* WHAT THE EXERCISE ASKS: Across the entries that follow, tally every line holding the word "where" and reply with the count alone.

* SUPPLIED INFORMATION:
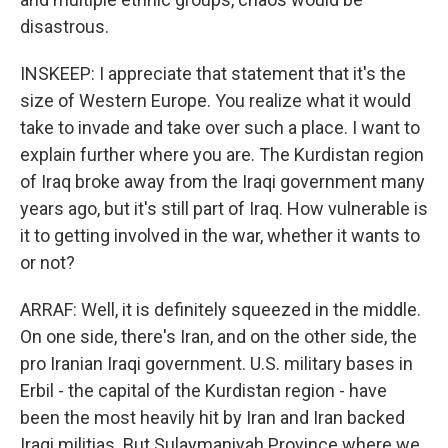
disastrous.
INSKEEP: I appreciate that statement that it's the
size of Western Europe. You realize what it would
take to invade and take over such a place. I want to
explain further where you are. The Kurdistan region
of Iraq broke away from the Iraqi government many
years ago, but it's still part of Iraq. How vulnerable is
it to getting involved in the war, whether it wants to
or not?
ARRAF: Well, it is definitely squeezed in the middle.
On one side, there's Iran, and on the other side, the
pro Iranian Iraqi government. U.S. military bases in
Erbil - the capital of the Kurdistan region - have
been the most heavily hit by Iran and Iran backed
Iraqi militias. But Sulaymaniyah Province where we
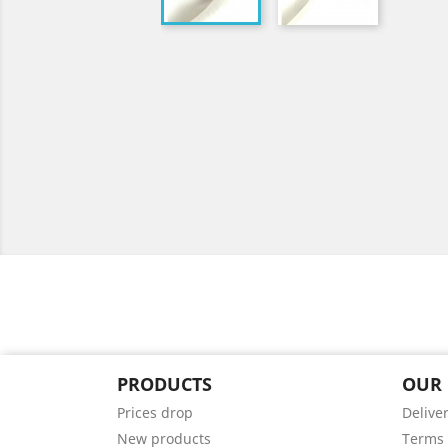
PRODUCTS
OUR
Prices drop
Delive
New products
Terms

* EXERCISE RESPONSE: 2